Copy the data below word for word, starting at the line that contains "Piso Carpintero" and stopping after the line that contains "especializar para formar as diversas partes d". Leave the pictures out of your copy.

INPUT below:

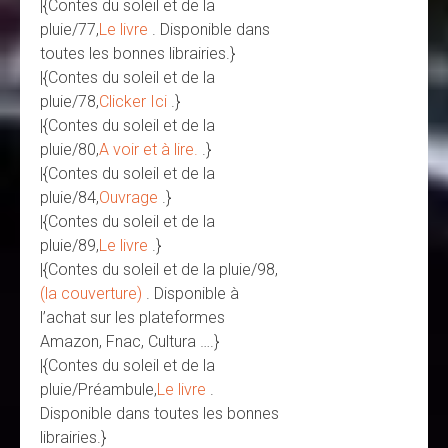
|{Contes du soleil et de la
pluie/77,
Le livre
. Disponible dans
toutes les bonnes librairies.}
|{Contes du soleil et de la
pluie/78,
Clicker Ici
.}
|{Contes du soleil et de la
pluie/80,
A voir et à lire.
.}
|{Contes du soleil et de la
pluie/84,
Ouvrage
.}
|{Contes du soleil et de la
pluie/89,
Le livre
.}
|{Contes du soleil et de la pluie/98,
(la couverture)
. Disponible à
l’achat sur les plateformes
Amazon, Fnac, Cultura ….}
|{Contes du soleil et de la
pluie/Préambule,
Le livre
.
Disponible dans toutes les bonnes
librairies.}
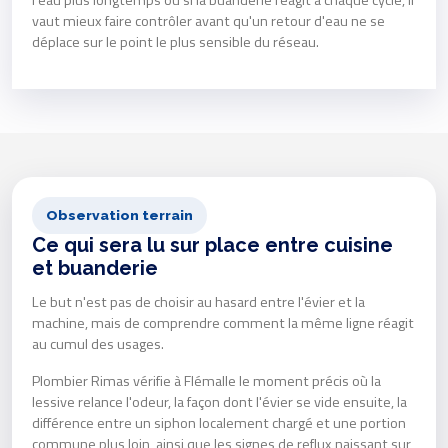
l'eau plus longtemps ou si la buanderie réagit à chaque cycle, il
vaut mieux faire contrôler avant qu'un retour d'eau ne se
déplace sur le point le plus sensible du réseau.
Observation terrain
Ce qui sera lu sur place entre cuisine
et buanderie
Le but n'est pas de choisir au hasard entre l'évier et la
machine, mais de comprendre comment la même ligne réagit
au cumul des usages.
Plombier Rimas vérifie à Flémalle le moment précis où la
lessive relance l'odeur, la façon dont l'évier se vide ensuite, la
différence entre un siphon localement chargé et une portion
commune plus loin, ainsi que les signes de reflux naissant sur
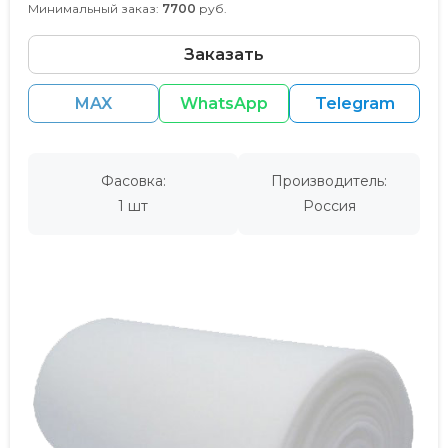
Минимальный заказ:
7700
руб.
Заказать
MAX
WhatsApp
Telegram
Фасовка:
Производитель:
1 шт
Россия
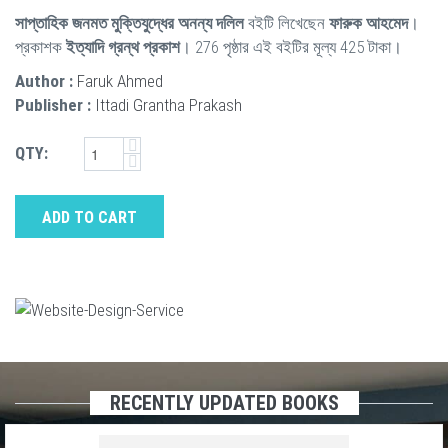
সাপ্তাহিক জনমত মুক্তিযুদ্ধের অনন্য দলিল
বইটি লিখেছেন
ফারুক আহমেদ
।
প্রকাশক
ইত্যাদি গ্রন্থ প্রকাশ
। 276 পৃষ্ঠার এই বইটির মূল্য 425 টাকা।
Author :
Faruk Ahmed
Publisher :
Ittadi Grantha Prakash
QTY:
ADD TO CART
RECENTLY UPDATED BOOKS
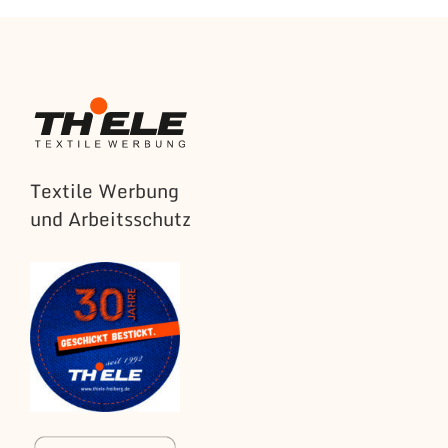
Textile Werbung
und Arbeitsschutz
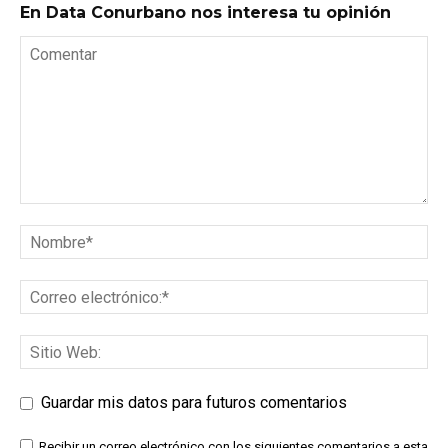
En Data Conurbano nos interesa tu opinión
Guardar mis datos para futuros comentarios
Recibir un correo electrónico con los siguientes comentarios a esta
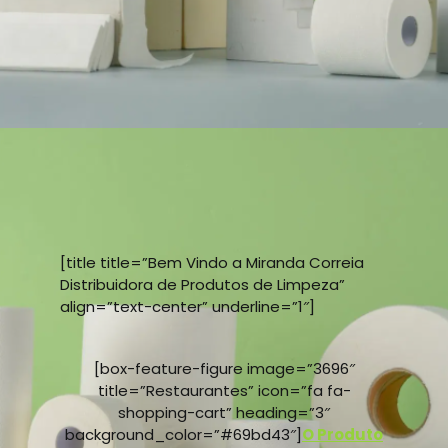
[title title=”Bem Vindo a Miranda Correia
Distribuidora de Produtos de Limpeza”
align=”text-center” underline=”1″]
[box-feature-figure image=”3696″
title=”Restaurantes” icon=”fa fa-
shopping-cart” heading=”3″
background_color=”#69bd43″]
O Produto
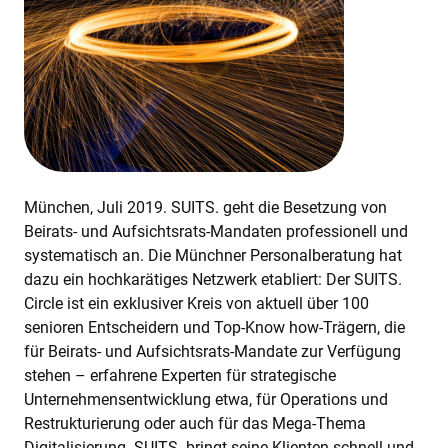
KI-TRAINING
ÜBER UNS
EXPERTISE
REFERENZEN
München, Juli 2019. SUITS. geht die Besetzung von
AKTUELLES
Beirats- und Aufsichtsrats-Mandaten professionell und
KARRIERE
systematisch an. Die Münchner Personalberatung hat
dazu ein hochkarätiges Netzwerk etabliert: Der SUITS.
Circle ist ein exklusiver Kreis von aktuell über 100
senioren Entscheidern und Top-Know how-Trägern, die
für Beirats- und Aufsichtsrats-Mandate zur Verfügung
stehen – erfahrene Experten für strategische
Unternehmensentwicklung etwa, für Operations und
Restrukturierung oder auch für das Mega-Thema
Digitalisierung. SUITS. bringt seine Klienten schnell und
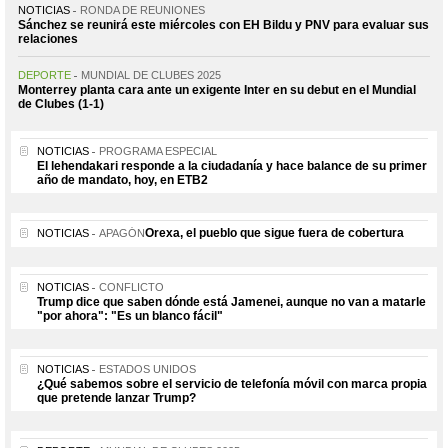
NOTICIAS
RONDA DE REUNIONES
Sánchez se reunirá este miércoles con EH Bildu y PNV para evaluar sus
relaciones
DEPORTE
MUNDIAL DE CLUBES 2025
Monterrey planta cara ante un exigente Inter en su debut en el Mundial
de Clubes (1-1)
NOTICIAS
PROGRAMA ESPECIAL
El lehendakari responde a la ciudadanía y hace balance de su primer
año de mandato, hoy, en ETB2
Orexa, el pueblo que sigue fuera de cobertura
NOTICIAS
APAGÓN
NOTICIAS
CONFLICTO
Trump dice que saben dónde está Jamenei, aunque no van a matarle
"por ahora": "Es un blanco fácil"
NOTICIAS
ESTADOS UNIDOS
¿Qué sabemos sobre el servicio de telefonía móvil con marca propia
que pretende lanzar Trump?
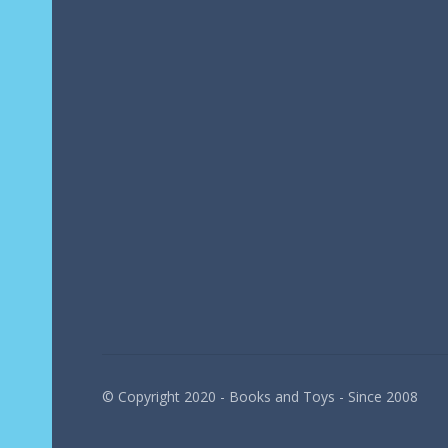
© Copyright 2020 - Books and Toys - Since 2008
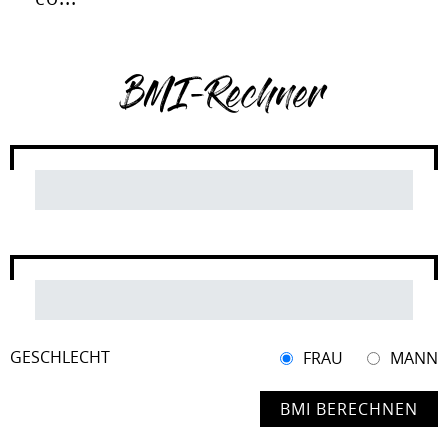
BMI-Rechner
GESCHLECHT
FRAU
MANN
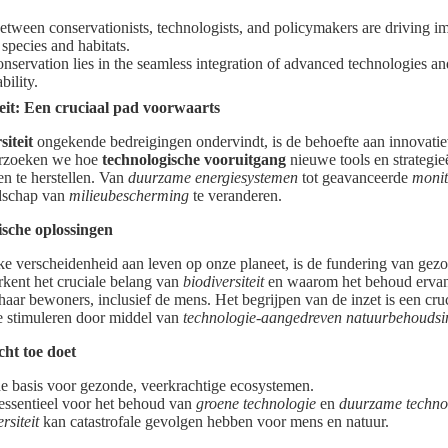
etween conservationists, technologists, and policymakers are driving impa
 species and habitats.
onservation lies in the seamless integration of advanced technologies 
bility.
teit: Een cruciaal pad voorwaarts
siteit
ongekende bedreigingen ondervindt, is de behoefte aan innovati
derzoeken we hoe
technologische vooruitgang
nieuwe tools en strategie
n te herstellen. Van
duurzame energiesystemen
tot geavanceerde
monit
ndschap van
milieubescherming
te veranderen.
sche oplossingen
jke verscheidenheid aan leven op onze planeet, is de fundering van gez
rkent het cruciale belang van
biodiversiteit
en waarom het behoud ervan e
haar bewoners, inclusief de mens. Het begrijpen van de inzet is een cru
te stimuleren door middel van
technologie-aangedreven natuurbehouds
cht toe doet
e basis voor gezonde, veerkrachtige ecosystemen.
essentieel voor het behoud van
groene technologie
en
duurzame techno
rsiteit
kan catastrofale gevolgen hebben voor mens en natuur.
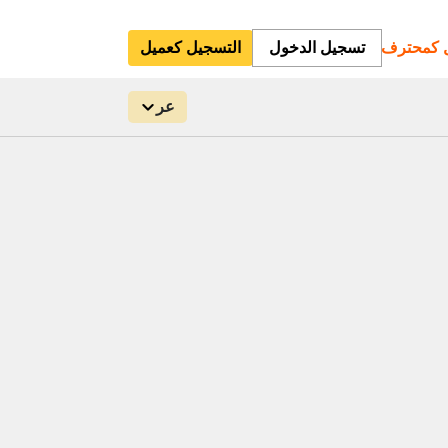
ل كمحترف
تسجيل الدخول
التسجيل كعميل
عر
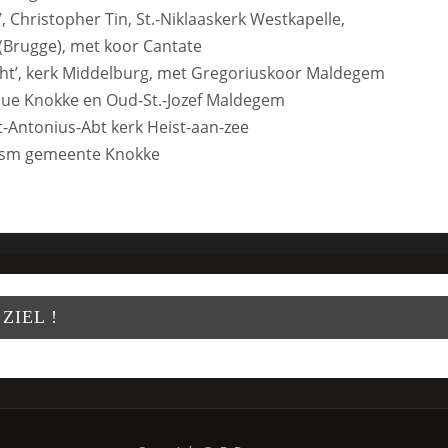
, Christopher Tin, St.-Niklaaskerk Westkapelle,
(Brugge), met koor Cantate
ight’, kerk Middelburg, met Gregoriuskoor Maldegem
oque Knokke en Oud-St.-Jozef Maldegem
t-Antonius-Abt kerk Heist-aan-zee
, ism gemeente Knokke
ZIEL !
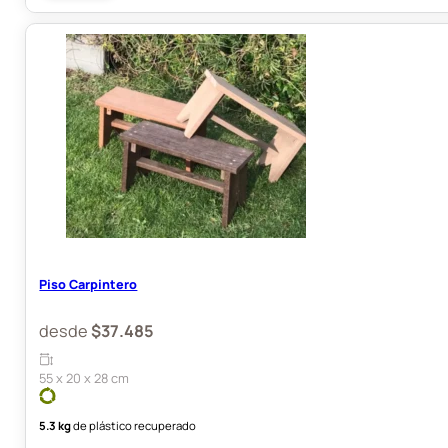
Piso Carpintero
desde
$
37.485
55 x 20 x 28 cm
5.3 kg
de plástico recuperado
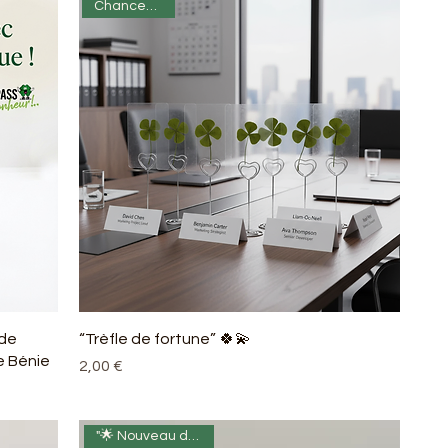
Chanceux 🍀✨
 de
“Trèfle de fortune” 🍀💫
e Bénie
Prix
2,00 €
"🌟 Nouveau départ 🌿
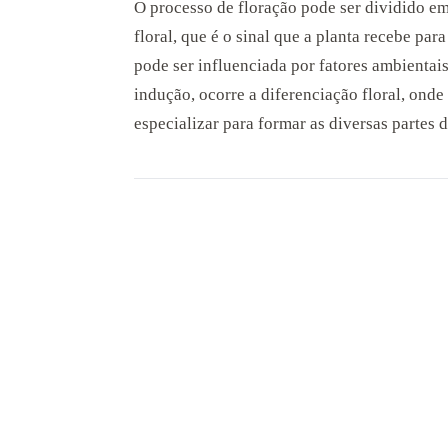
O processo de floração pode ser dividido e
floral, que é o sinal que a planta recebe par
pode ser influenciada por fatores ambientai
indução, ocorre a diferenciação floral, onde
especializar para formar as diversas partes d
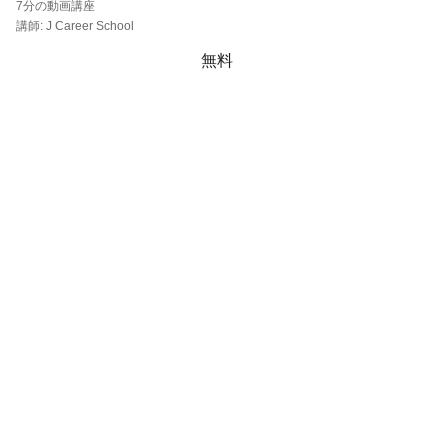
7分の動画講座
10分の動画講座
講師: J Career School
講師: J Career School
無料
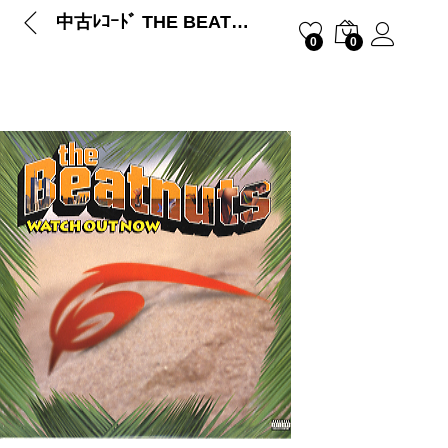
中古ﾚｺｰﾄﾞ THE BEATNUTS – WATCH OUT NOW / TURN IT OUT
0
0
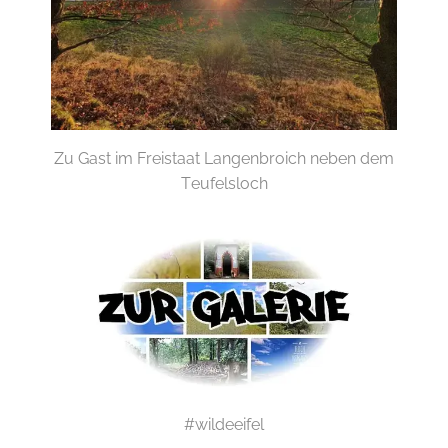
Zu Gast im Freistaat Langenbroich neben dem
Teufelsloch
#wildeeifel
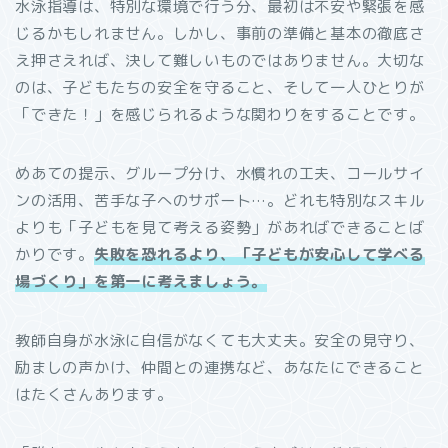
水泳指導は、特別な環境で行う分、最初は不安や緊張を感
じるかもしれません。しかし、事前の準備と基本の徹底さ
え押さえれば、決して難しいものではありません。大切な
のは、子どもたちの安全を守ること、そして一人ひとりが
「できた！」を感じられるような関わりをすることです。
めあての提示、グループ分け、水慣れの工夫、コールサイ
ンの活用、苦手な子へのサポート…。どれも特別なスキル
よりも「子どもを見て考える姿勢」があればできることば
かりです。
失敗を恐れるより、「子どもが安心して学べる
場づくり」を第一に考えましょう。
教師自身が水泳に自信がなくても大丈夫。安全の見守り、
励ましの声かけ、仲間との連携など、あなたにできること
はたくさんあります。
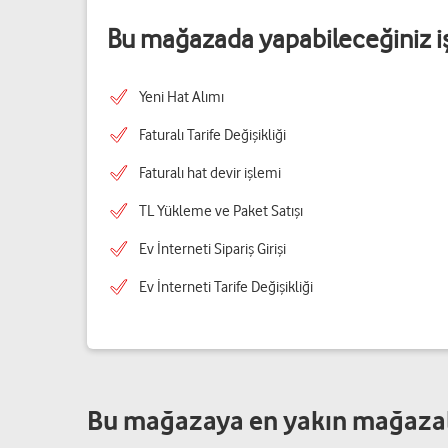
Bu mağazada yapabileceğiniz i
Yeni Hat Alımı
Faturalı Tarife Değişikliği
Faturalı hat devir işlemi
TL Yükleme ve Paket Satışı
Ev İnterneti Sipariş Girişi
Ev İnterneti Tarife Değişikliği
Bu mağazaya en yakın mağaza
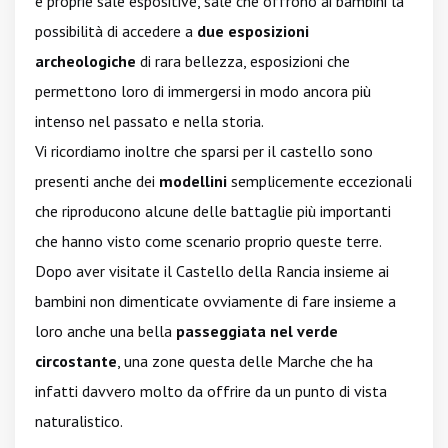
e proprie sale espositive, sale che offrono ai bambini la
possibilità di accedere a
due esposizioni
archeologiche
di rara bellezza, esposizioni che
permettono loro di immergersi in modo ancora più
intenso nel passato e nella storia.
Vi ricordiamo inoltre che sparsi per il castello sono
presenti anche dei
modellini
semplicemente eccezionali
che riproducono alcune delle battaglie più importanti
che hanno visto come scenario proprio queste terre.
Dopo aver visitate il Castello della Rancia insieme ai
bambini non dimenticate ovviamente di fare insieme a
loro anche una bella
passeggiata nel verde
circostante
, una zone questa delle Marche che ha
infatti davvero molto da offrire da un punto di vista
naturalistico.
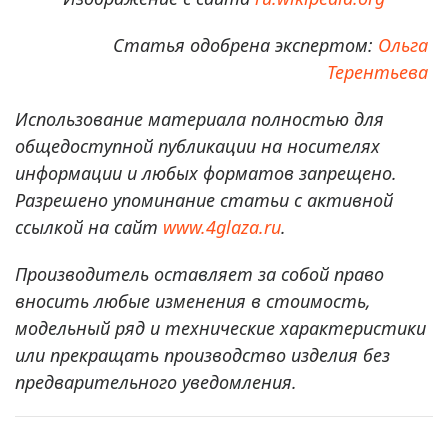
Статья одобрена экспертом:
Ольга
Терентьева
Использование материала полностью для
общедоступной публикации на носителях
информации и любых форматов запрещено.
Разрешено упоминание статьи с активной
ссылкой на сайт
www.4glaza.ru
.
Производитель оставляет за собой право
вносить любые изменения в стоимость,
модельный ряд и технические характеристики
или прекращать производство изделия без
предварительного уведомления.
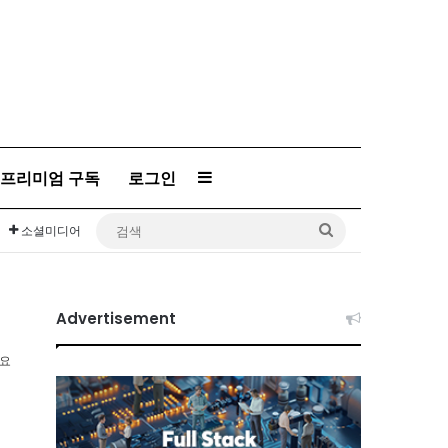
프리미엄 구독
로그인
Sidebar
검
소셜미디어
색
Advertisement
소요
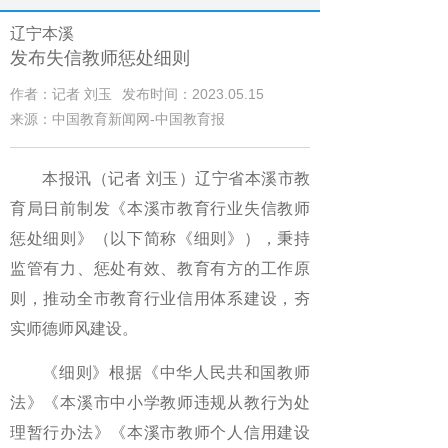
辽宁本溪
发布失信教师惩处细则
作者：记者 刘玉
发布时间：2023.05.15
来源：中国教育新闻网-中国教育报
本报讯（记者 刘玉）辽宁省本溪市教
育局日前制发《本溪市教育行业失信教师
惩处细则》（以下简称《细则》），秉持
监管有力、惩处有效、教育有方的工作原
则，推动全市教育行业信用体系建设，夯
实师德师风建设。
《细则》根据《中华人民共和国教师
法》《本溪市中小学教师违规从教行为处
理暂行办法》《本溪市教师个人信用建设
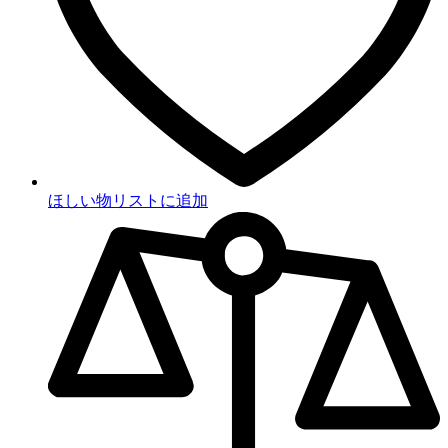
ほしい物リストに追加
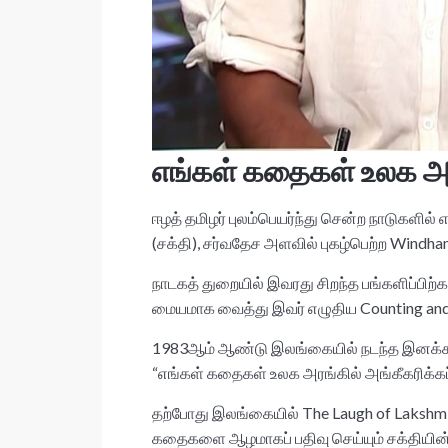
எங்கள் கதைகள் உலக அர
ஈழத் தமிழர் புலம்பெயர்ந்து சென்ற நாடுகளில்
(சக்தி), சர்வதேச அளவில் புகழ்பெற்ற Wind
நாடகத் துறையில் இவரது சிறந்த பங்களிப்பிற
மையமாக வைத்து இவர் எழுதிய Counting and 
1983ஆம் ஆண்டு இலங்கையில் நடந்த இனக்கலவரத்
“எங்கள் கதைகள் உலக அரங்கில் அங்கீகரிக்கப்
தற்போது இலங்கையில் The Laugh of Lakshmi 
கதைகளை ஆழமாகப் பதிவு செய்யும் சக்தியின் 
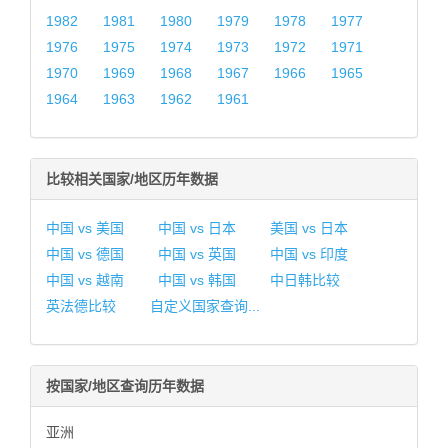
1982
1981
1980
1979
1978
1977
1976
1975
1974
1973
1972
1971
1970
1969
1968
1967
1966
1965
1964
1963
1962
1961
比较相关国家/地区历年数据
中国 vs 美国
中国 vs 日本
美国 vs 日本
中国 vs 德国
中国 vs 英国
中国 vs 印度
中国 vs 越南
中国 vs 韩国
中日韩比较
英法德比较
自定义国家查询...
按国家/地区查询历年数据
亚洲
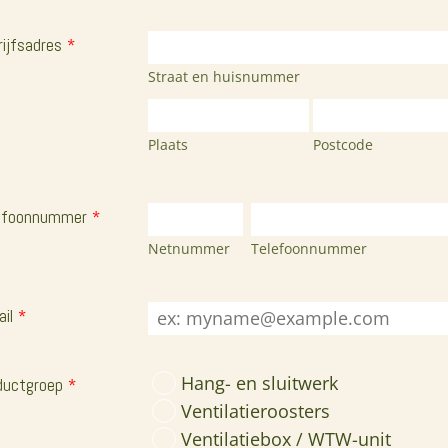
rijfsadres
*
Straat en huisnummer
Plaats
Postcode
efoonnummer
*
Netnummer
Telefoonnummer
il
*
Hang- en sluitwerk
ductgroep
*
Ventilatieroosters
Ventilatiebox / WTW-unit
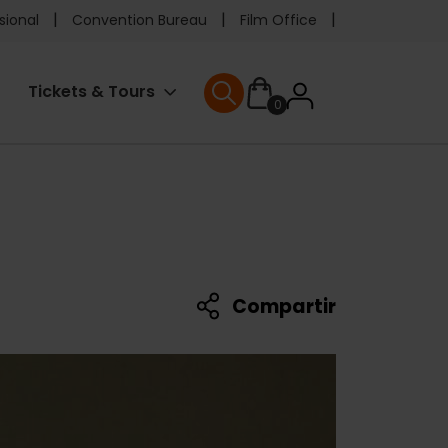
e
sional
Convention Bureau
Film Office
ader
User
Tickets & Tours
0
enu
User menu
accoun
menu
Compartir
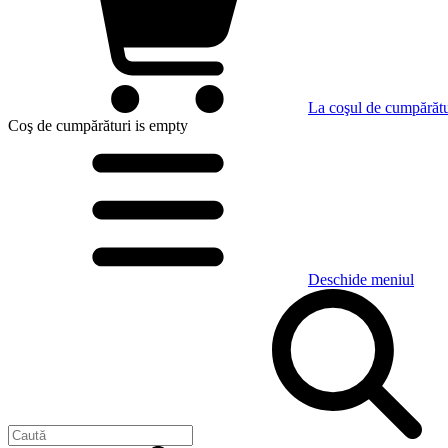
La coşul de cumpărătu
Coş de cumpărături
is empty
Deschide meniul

End of INPUT.

*REPLY:*
Piso Carpintero
desde
$
37.485
55 x 20 x 28 cm
5.3 kg
de plástico recuperado
Chanceux 🍀✨
 de
“Trèfle de fortune” 🍀💫
e Bénie
Prix
2,00 €
"🌟 Nouveau départ 🌿
O processo de floração pode ser dividido e
floral, que é o sinal que a planta recebe par
pode ser influenciada por fatores ambientai
indução, ocorre a diferenciação floral, onde
especializar para formar as diversas partes d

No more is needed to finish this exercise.